23 Eylül 2024 Pazartesi

Mersin'de Cezaevlerini İzleme Platformu kuruldu

Mersin'de siyasi parti ve demokratik kitle örgütleri, Cezaevlerini İzleme Platformu kurdu. Platform, tutukluların taleplerinin karşılanması için Adalet Bakanlığı'nı göreve çağırdı.

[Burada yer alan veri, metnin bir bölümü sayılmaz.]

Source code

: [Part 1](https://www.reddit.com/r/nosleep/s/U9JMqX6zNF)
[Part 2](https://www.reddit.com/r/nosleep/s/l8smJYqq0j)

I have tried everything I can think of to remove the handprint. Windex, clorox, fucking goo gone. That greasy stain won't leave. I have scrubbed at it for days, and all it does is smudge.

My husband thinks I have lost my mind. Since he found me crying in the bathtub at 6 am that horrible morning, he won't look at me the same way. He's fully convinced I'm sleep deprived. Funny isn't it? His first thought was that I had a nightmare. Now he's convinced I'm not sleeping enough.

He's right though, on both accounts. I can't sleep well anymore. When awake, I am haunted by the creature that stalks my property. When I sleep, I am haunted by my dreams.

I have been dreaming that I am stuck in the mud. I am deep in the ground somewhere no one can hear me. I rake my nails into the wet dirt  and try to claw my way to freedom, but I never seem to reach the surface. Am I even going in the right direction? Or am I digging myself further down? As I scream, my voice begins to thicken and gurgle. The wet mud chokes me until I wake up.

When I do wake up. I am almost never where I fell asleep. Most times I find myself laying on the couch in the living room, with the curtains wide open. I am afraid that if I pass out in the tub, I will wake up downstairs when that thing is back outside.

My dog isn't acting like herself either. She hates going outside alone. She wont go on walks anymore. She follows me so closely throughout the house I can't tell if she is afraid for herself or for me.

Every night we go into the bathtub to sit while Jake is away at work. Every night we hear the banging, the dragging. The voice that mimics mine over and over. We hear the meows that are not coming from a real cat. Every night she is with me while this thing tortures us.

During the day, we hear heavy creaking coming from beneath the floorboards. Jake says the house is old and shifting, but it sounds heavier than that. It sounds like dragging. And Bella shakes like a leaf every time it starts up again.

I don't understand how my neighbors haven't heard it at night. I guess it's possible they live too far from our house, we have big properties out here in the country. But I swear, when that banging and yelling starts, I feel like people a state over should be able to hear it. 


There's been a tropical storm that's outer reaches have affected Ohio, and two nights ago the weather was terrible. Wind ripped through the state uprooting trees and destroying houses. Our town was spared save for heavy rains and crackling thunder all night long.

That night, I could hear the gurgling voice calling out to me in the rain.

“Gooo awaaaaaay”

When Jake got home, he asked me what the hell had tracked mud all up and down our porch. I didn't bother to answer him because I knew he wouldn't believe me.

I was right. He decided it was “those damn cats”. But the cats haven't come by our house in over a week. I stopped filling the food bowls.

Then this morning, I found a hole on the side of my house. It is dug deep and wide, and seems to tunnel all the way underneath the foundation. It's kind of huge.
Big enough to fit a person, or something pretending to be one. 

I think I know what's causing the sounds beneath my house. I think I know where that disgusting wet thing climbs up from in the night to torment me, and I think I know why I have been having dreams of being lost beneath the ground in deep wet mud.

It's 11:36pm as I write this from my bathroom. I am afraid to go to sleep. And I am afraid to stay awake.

İHD Mersin Şubesi öncülüğünde hapishanlerde yaşanan anti demokratik uygulamaları ve hak ihlallerini izlemek üzere Cezaevleri İzleme Platformu kuruldu.
 
İHD Şube binasında yapılan basın toplantısıyla kuruluşu ilan edilen platformda, İHD, HDK, SES, 78'liler Derneği, Çukurova Tutuklu ve Hükümlü Aileleriyle Yardımlaşma ve Dayanışma Derneği (TUAYDER) Halkevleri ve DAD yer alıyor.
 
Açıklamaya demokratik kitle örgütlerinin temsilcilerinin yanı sıra Barış Anneleri de katıldı. Platform adına konuşan İHD Şubesi Denetleme Kurulu Başkanı Ali Tanrıverdi, tutuklular üzerinde yoğun bir baskı olduğunu söyledi. Hapishane idarecilerinin tutukluların taleplerini baskıcı yöntemlerle susturmaya çalıştığını ifade eden Tanrıverdi, PKK lideri Abdullah Öcalan üzerindeki mutlak tecridin kaldırılması talebiyle DTK Eşbaşkanı ve HDP Hakkari Milletvekili Leyla Güven'in ve tutukluların açlık grevi eylemi dikkat çekti. Tanrıverdi, "Açlık grevleri başta olmak üzere, yaşanan sorunları saptamak, raporlar düzenleyip ilgililere ve kamuoyuyla paylaşmak, yetkililer ve mahpuslarla görüşmeler yaparak taleplerinin karşılanması için öneriler geliştirmek, tecridin kaldırılması ve diğer sorunların çözümünde katkı sunmak amacıyla platformu kurduk" diye belirtti.
 
'ÇOK GEÇ OLMADAN'
 
Hapishanelerde yaşanan sorunlara ilişkin hazırlanan raporunu okuyan İHD Eşbaşkanı Azize Kurnaz, "Açlık grevinde olanlar B-1 dediğimiz viamin almadıkları için, her an ölüm riski altındalar. Belirtmeliyiz ki viamin, vücuttaki şekerin enerjiye dönüştürülmesi için kullanılan kimyasal bir maddedir ve özel bir besin değeri yoktur. Viamin alınmadığında vücuttaki tüm viamin kullanılmış olacak ve bunun neticesinde geri dönülmez bedensel ve zihinsel rahatsızlıklar ortaya çıkacaktır. Bu aşamada, açlık grevi sonlandırılsa bile, birçok mahpus bedensel-zihinsel bütünlüklerini yitireceklerdir. Yani, 96 ve 2000'li yıllarda ölüm oruçlarında zorla müdahale edilerek Wernicke Korsakoff hastası olan eski mahpusların arasına katılacaklardır" dedi.
 
'SORUMLULUKLARINI YERİNE GETİRSİNLER'
 
Taleplerin her şeyden önce insani talepler olduğuna vurgu yapan Kurnaz, Adalet Bakanlığı'nın sorumluluğunu yerine getirmeye çağırarak, "İnsan Hakları Derneği olarak insan yaşamını ve haklarını temel alan bu konuda Adalet Bakanlığı'nı bir can kaybı olmadan, üzerine düşen bu ciddi sorumluluğu yerine getirmeye davet ediyoruz" diye konuştu.